Before there was anything remotely resembling PUBLIC education, or Schools as we know them today, there were “private” and “religious” instruction in classes that were hit and miss, not part of a regional or national plan.  People knew their children would benefit from reading and their ministers told them that reading was required to understand the Bible and would save their souls up in heaven.

Since those early days in the Colonial period the idea of a “public” education took root and there was a movement for a SYSTEM of such schools where every child would be able to learn to read, write, compute and get a good grounding in civic knowledge.
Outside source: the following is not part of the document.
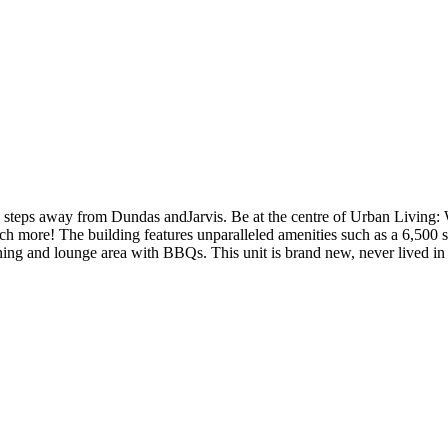
d steps away from Dundas andJarvis. Be at the centre of Urban Livi
h more! The building features unparalleled amenities such as a 6,500 s
r dining and lounge area with BBQs. This unit is brand new, never li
This would enable him to exercise the right to vote which came first for property owners, next for workers, then for ex-slaves and finally for women.

Today there are very large, expensive systems of education for the children of the wealthy, the middle class and the religiously oriented.  They are not “public” in the sense that tax monies from all are used to pay for them.  The movement rolling efficiently today is to use public monies to pay for private and exclusive education for the privileged and the lucky.

Examples in the first story on the Editorial Page of the NY Times this morning are where the attempt to structure public school’s populations so that there is a great deal of mixing but no loading the population with one group or another.  This is difficult to achieve but the efforts sometimes leads to a further flight from public education into other schooling systems creating a hodge-podge that the organizers of Public Education in the early 19th Century did not imagine.

The first public schools were created after arguments prevailed that it was cheaper to build schools than jails.  This has been said before but the reasoning seems to escape those who wish to have their children escape going to public schools.

One of the best arguments for public schools was the small neighborhood school where the principal and teachers knew the name and predilections of each child.  The High Schools were created to provide a “college – like” opportunity for those who obviously could not get into private (usually religiously connected) colleges.  The Colleges were originally established to provide educated ministers for churches and other professions but the main purpose was religion.

The advocates of schools today do not accept democracy depends on equal education for all and that schools that segregate by privilege defeat that purpose.